# Swarm catch box



## Riverderwent (May 23, 2013)

Ferg said:


> What makes the best box to shake them into?


Five gallon plastic water jug with the bottom cut off. Then pour the bees into a nuc or hive.


----------



## dadux (Feb 23, 2012)

Right into a super. Stack old supers to get it close to the swarm.


----------



## Mr.Beeman (May 19, 2012)

With this scenario I agree, shake right into a hive set up with drawn comb if at all possible. 
A swarm is already stressed out looking for a place to go. Why stress them out even more by shaking them into one container to just shake/dump them into their hive set up? Makes no sense to me.
I do have a heavy duty painter's extension pole in which I have a plastic water bottle attached for high swarms. I've only used it a few times so far but it has come in handy.


----------



## tanksbees (Jun 16, 2014)

I don't think bees get "stressed out". I would use whatever tool gets the job done and gets them into a hive as quickly as possible. Bees in a hive prosper, bees that are blowing in the wind are no good to anyone.


----------



## Mr.Beeman (May 19, 2012)

Anything can get stressed out. People, trees, plants, animals, fish, birds, grass, insects, etc. Even bees can get stressed and it's effect can be deadly. STRESS KILLS (scientifically proven).

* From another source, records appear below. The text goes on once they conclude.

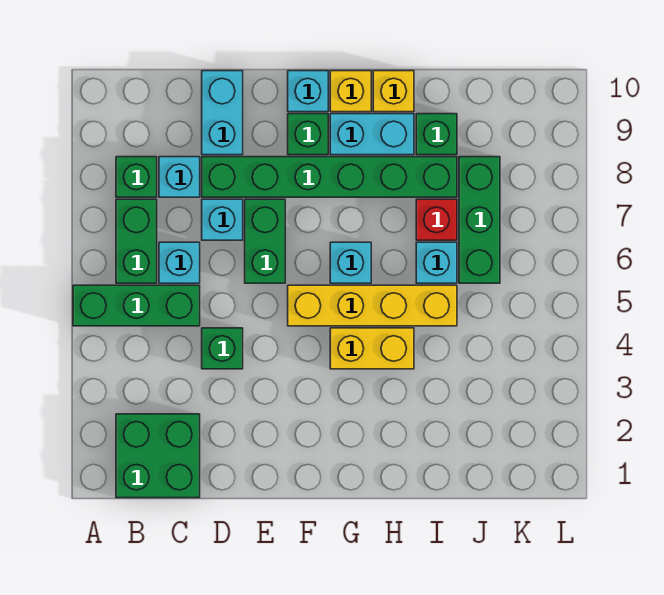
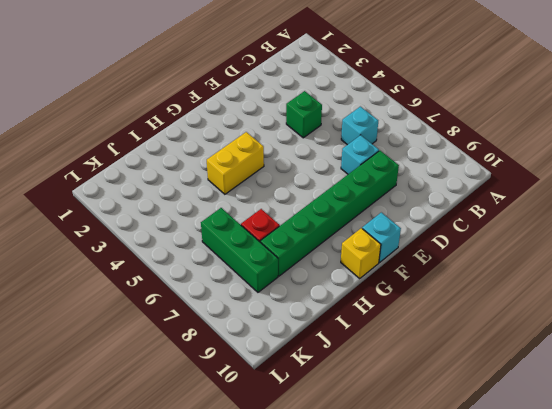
none -> green 1x3 brick [73,285,200,326]
none -> green 2x2 brick [116,414,200,498]
none -> green 1x2 brick [116,199,157,283]

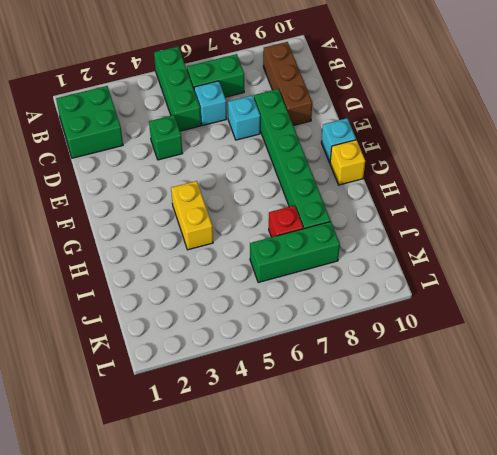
brown 1x3 brick [263,42,312,126] -> cyan 1x2 brick [202,71,243,155]
none -> green 1x1 brick [116,157,157,197]
none -> cyan 1x1 brick [159,157,200,197]
none -> green 1x2 brick [245,199,285,283]

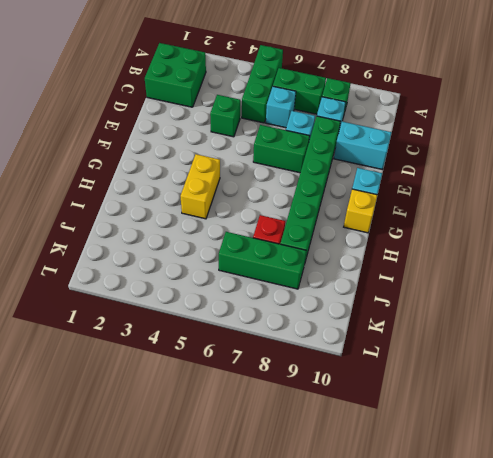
none -> yellow 1x4 brick [288,285,457,326]
none -> green 1x1 brick [288,114,328,155]
none -> cyan 1x1 brick [330,242,371,283]

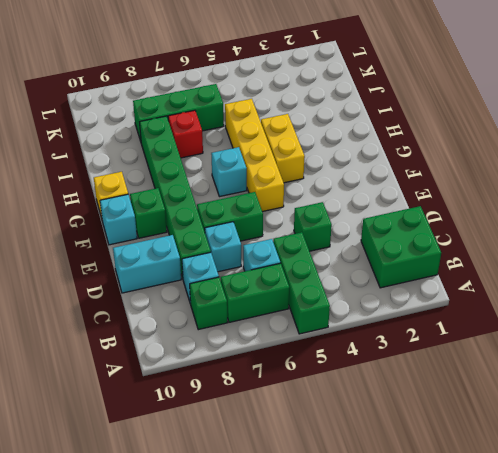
none -> cyan 1x2 brick [330,114,414,155]
none -> yellow 1x1 brick [373,71,414,112]
none -> cyan 1x1 brick [416,242,457,283]

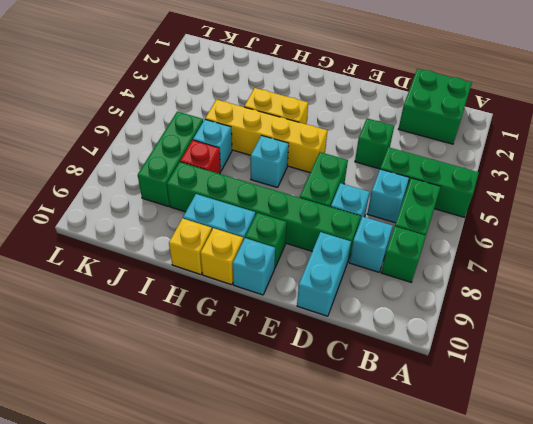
none -> green 1x1 brick [416,114,457,155]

http://news.discovery.com/earth/stress-causes-bee-colony-collapse-131007.htm

Just ONE artical of hundreds available with scientific studies.


----------



## GaryG74 (Apr 9, 2014)

Ferg said:


> Lets say you have a swarm on a small limb 5' off the ground and you want to shake them in a box. What makes the best box to shake them into? Was thinking of using a plastic tub with some screen vents and screen vents in the lid. Your thoughts?

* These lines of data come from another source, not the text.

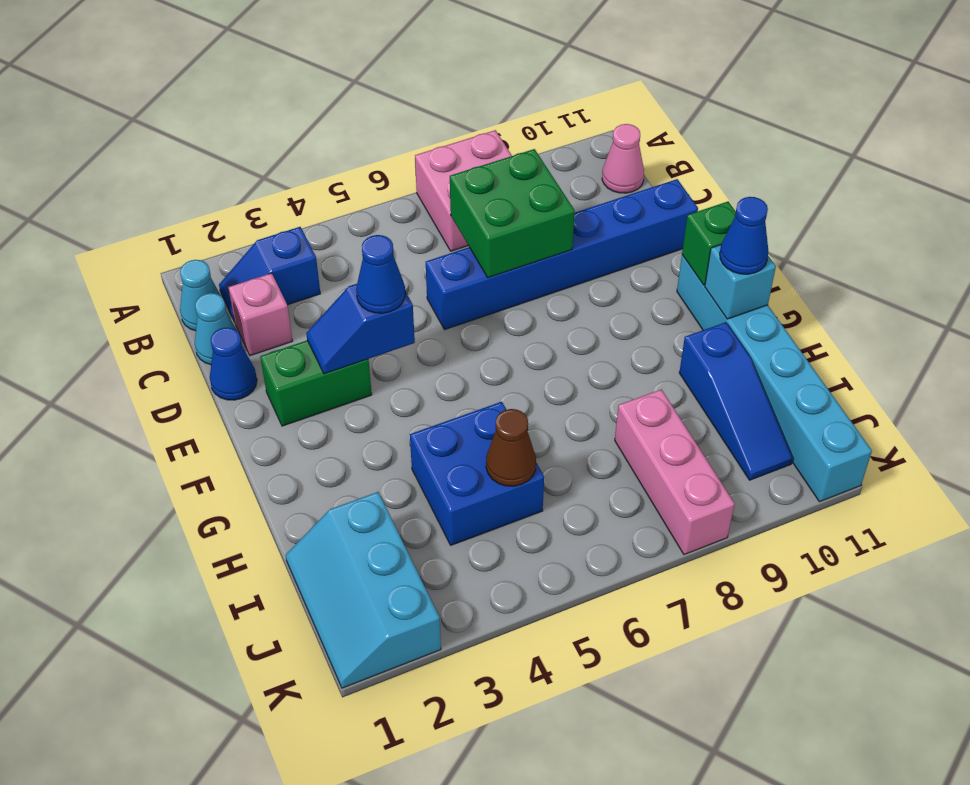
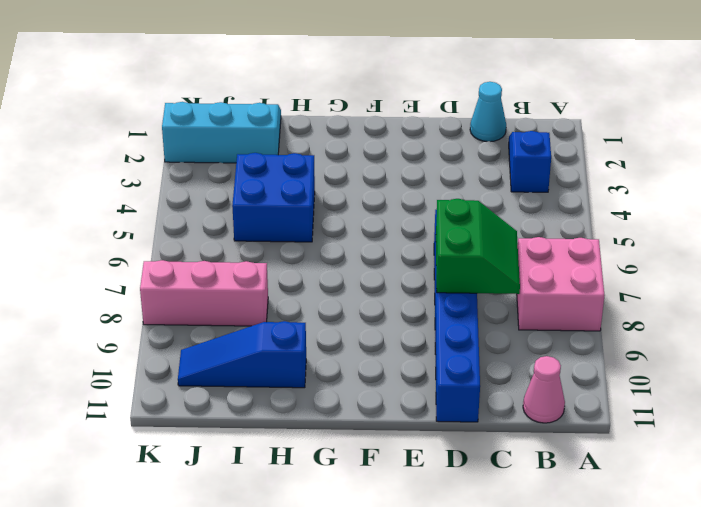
green 2x2 slope [436,199,520,294] -> green 2x2 brick [450,149,575,278]
none -> cyan 1x1 cone [180,260,221,331]
none -> pink 1x1 brick [228,273,292,356]
none -> blue 1x1 cone [210,328,257,400]

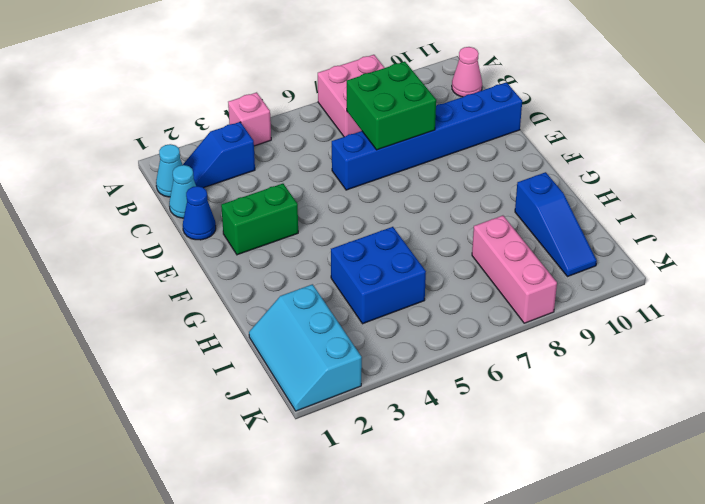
pink 1x1 brick [228,92,271,146] -> pink 1x1 brick moved to [228,273,292,356]
none -> cyan 1x6 brick [677,255,872,502]
none -> blue 1x2 slope [306,284,415,374]
none -> green 1x1 brick [682,202,736,285]

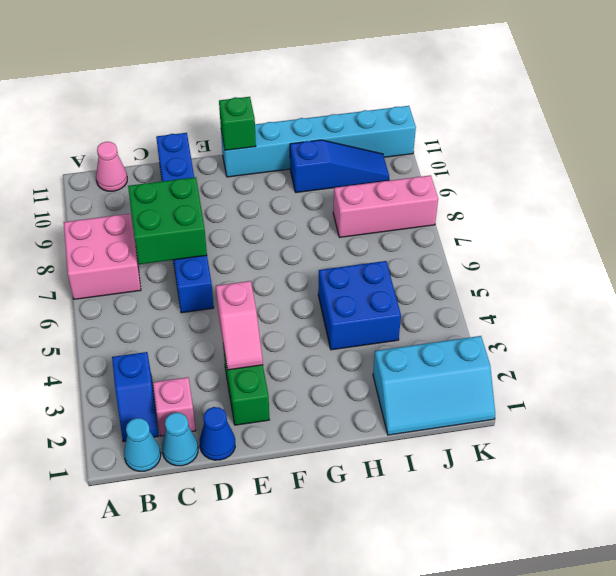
pink 1x2 slope [216,281,263,370] -> blue 1x2 slope [306,284,415,374]
none -> cyan 1x1 brick [705,245,776,319]
none -> brown 1x1 cone [486,409,536,486]
none -> blue 1x1 cone [356,235,405,313]

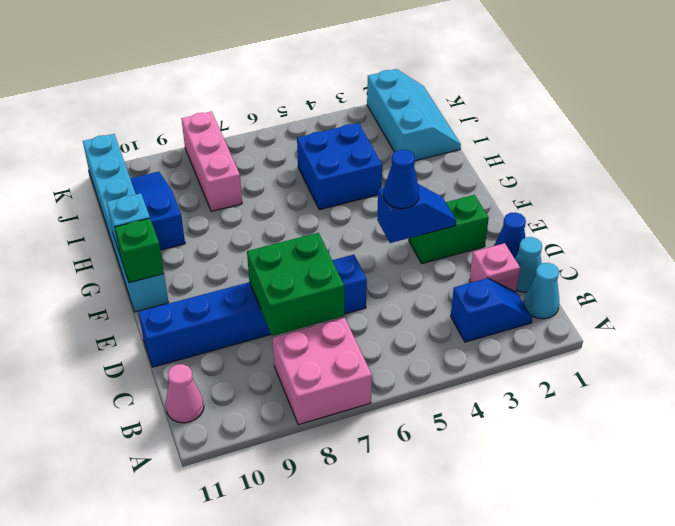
none -> brown 1x1 cone [486,409,536,486]
none -> blue 1x1 cone [720,197,768,274]

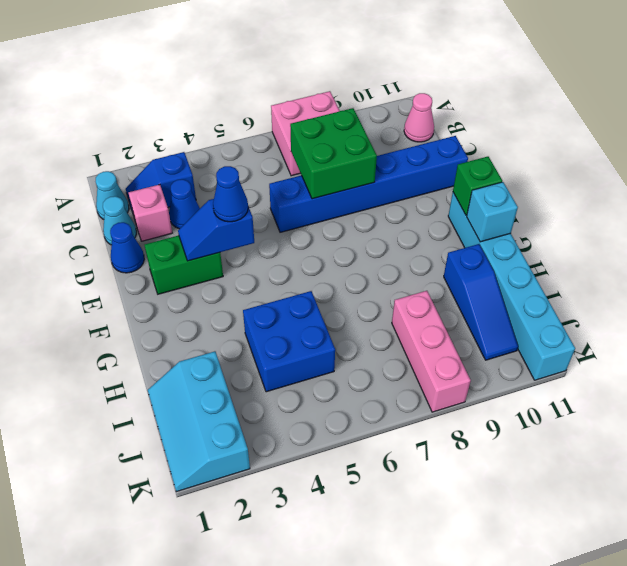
blue 1x1 cone [169,179,200,229] -> blue 1x1 cone moved to [720,197,768,274]
none -> brown 1x1 cone [486,409,536,486]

What ever box you have handy at the time, even if a card board box. It needs to have ventilation hole so they don't over heat though, or screen. If only 5 feet off the ground and I had a hive there, I'd stack boxes, put a cloth over them, set hive on top and right under swarm. Shake into hive, give time for all to go in, then screen entrance and top, take home.


----------



## mtndewluvr (Oct 28, 2012)

Riverderwent said:


> Five gallon plastic water jug with the bottom cut off. Then pour the bees into a nuc or hive.


I do this because I always have the jug and hive (or nuc) with me, saves setup time and very few bees miss the hive on the first try.


----------